Objective: We have developed and tested a new architecture for pulse transit time (PTT) estimation at the central arteries using electrical bioimpedance, electrocardiogram, and continuous wave radar to estimate cuffless blood pressure. Methods: A transmitter and receiver antenna are placed at the sternum to acquire the arterial pulsation at the aortic arch. A four-electrode arrangement across the shoulders acquires arterial pulse across the carotid and subclavian arteries from bioimpedance as well as a bipolar lead I electrocardiogram. The PTT and pulse arrival times (PATs) are measured on six healthy male subjects during exercise on a bicycle ergometer. Using linear regression, the estimated PAT and PTT values are calibrated to the systolic and mean as well as diastolic blood pressure from an oscillometric device. Results: For all subjects, the Pearson correlation coefficients for PAT-SBP and PTT-SBP are -0.66 (p = 0.001) and -0.48 (p = 0.0029), respectively. Correlation coefficients for individual subjects ranged from -0.54 to -0.9 and -0.37 to -0.95, respectively.

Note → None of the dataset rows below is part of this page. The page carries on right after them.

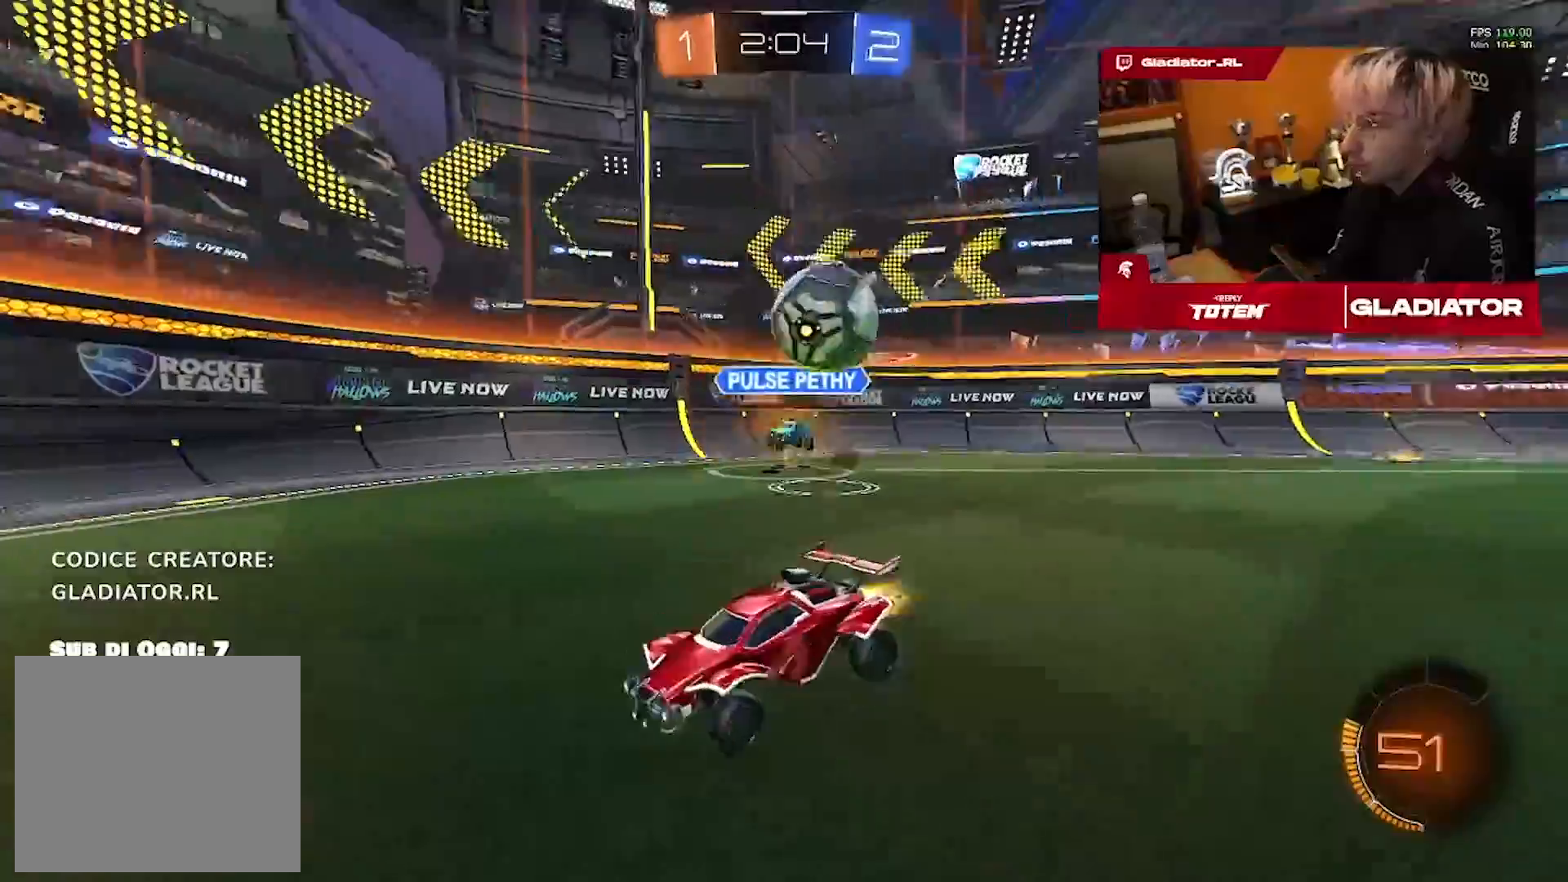
{"dt_ms": 500, "buttons": ["L2"], "left_stick": "center", "right_stick": "center", "events": [[17, "R1", "down"], [200, "R1", "up"], [200, "left_stick", "center"], [300, "left_stick", "up-right"], [367, "left_stick", "center"], [483, "L2", "down"]]}
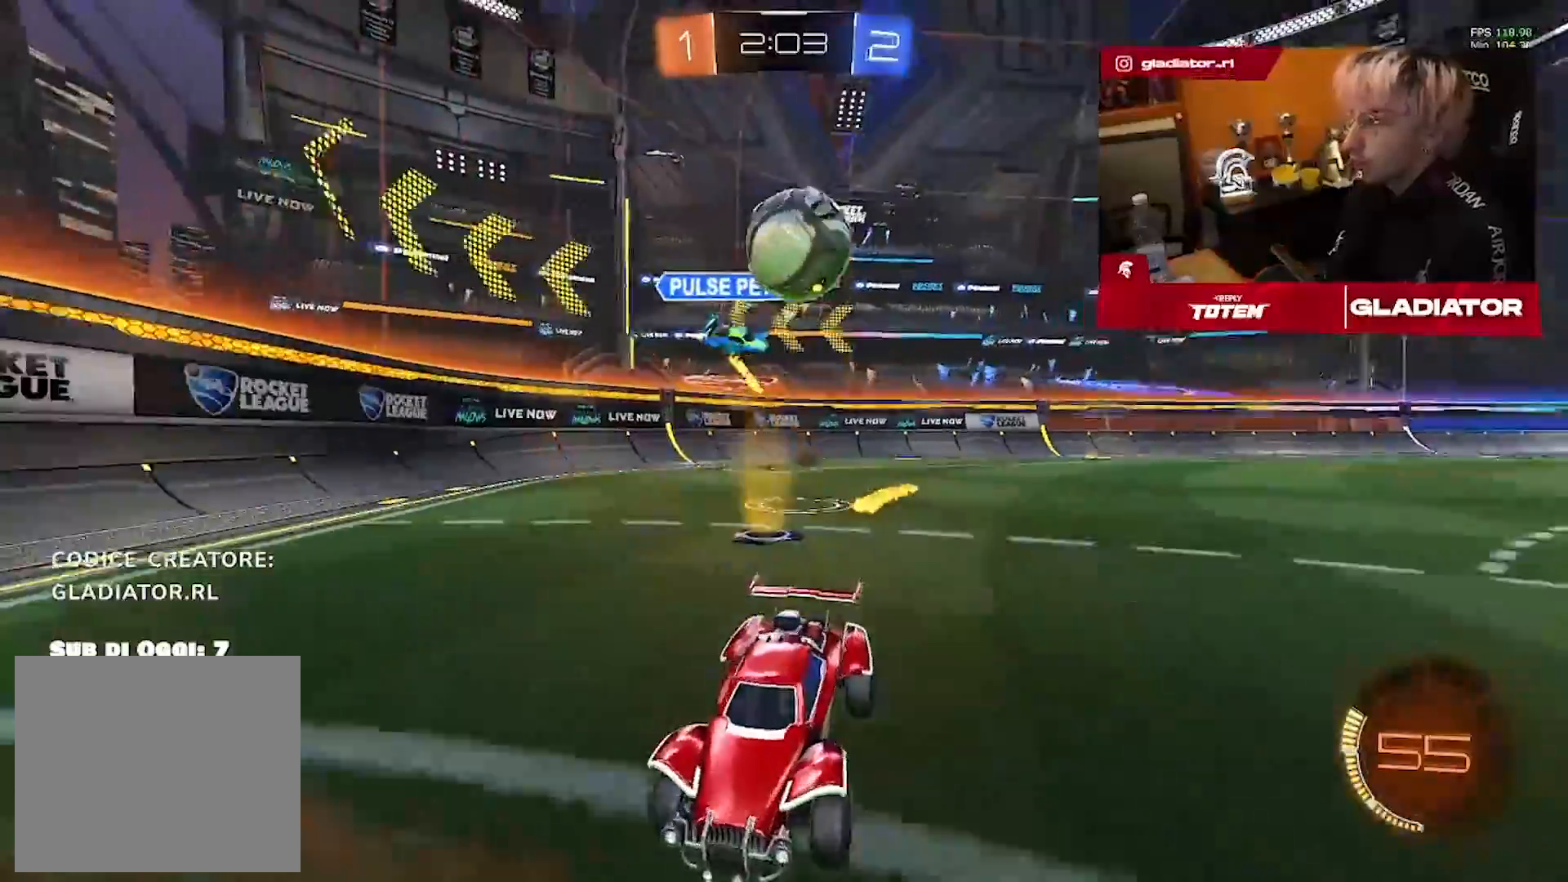
{"dt_ms": 500, "buttons": ["L2"], "left_stick": "down-right", "right_stick": "center", "events": [[183, "left_stick", "down"], [233, "L2", "up"], [333, "left_stick", "down-right"], [433, "L2", "down"]]}
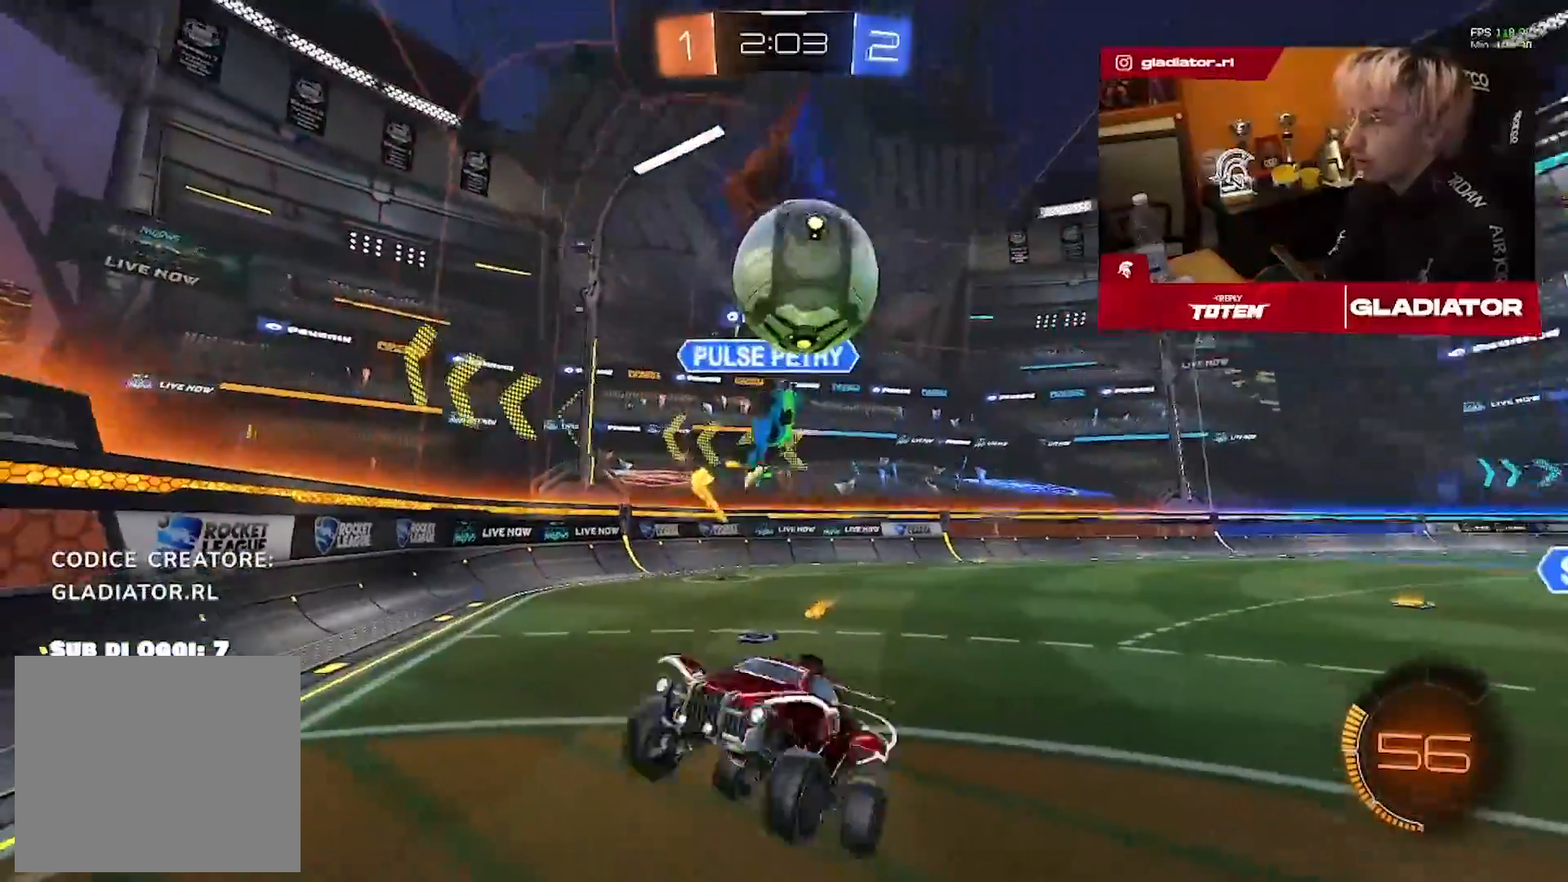
{"dt_ms": 500, "buttons": ["L2"], "left_stick": "up-left", "right_stick": "center"}
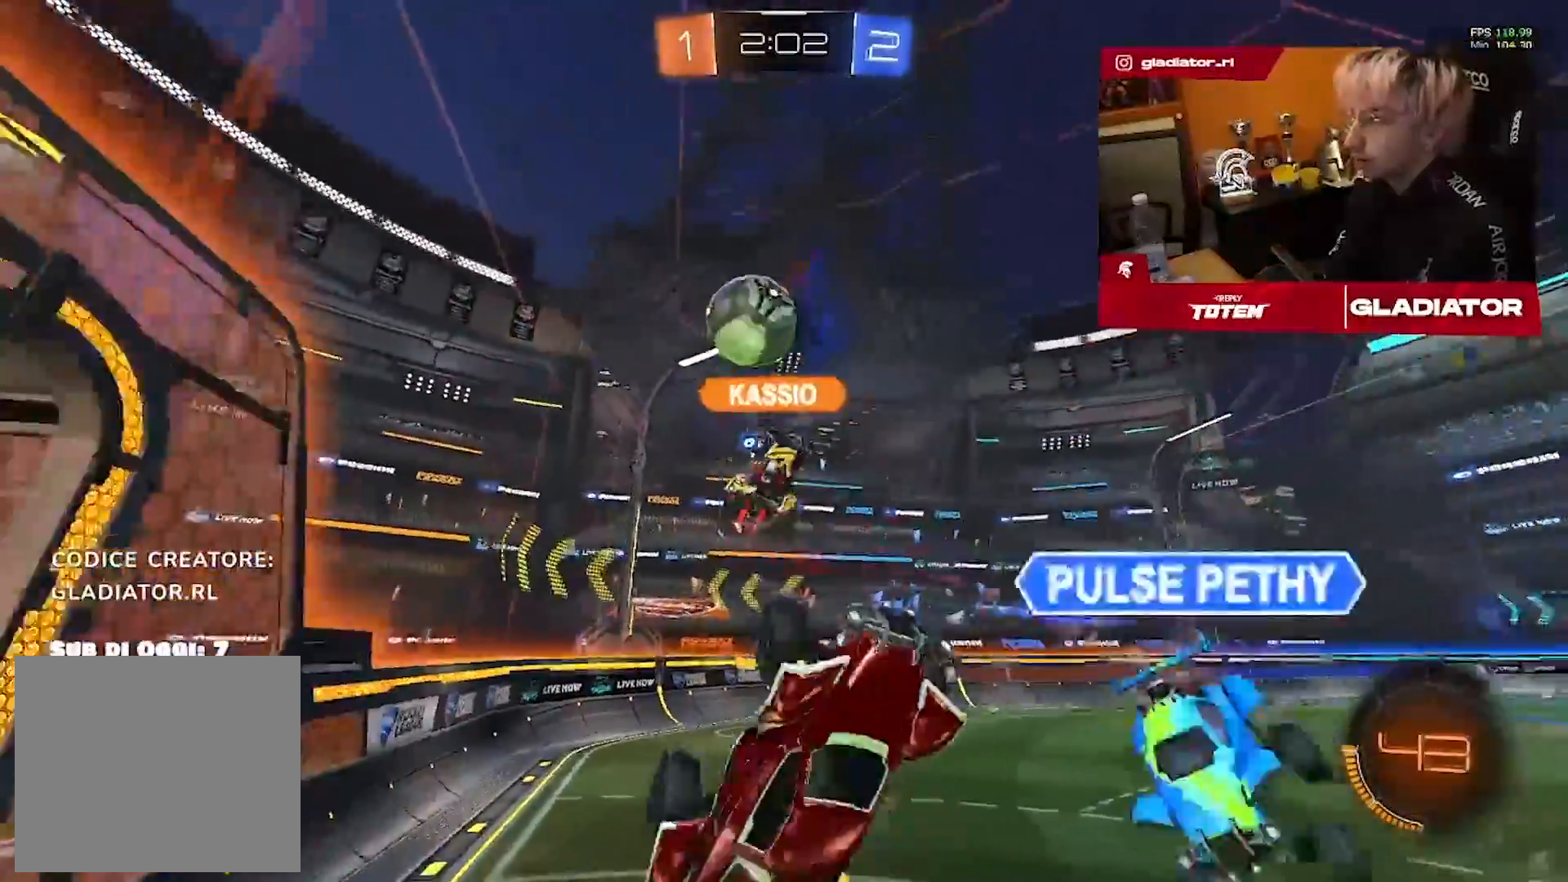
{"dt_ms": 500, "buttons": [], "left_stick": "center", "right_stick": "center", "events": [[150, "left_stick", "up-right"], [417, "left_stick", "center"], [467, "L2", "up"]]}
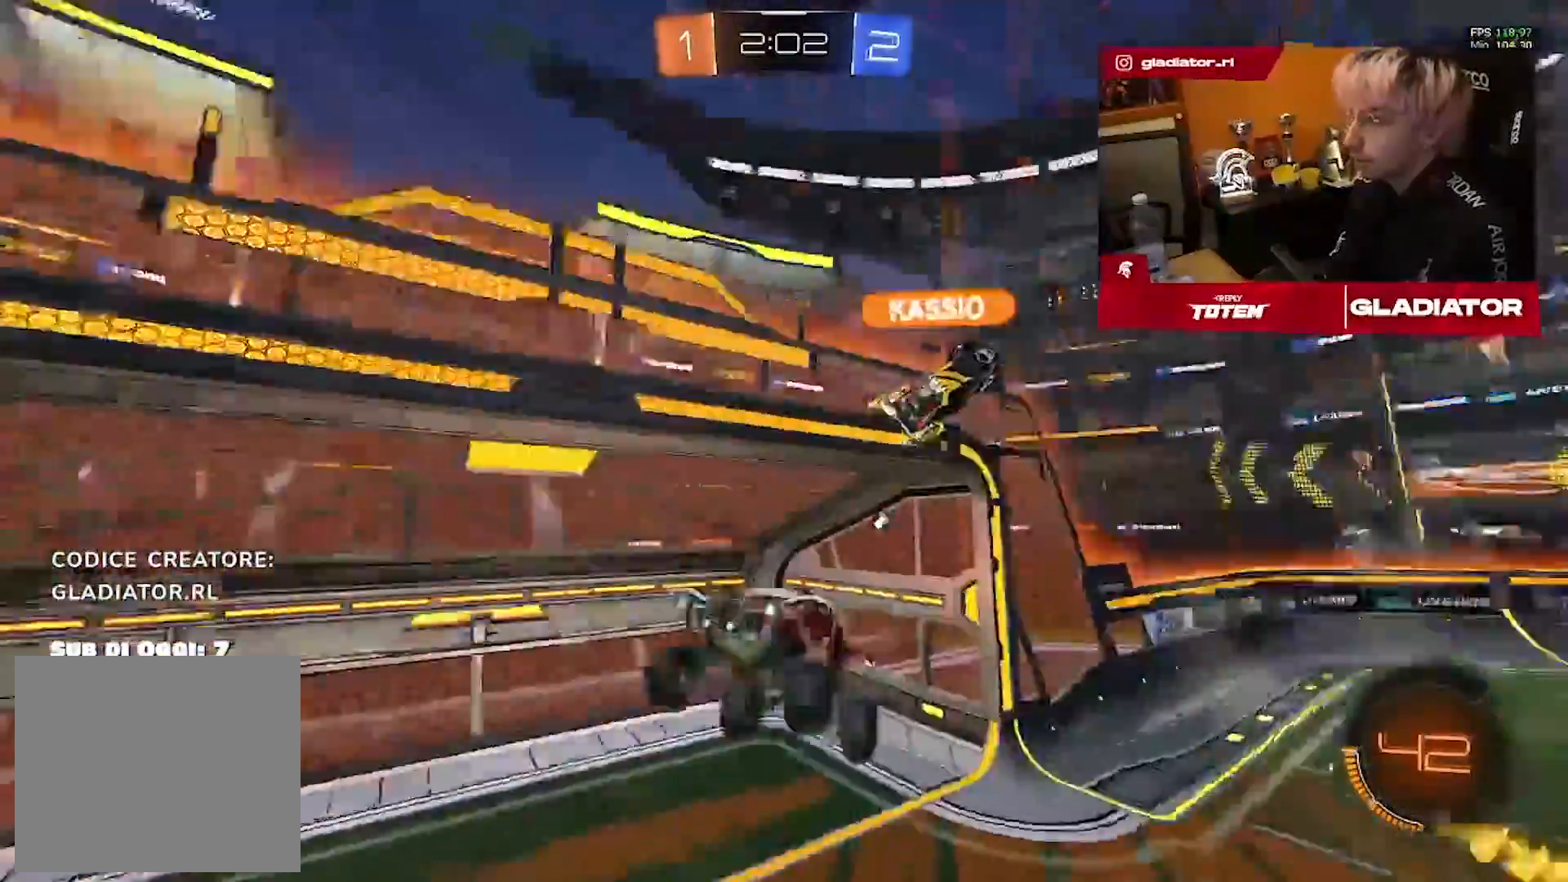
{"dt_ms": 500, "buttons": [], "left_stick": "center", "right_stick": "center", "events": []}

Conclusion: The proposed system architecture is promising in estimating cuffless arterial blood pressure at the central, proximal arteries, which obey the Moens-Korteweg equation more closely when compared to peripheral arteries. Significance: An important advantage of PTT from the carotid and subclavian arteries is that the PTT over the central elastic arteries is measured instead of the peripheral arteries, which potentially reduces the changes in PTT due to vasomotion. Furthermore, the sensors can be completely hidden under a patients clothes, making them more acceptable by the patient for ambulatory monitoring.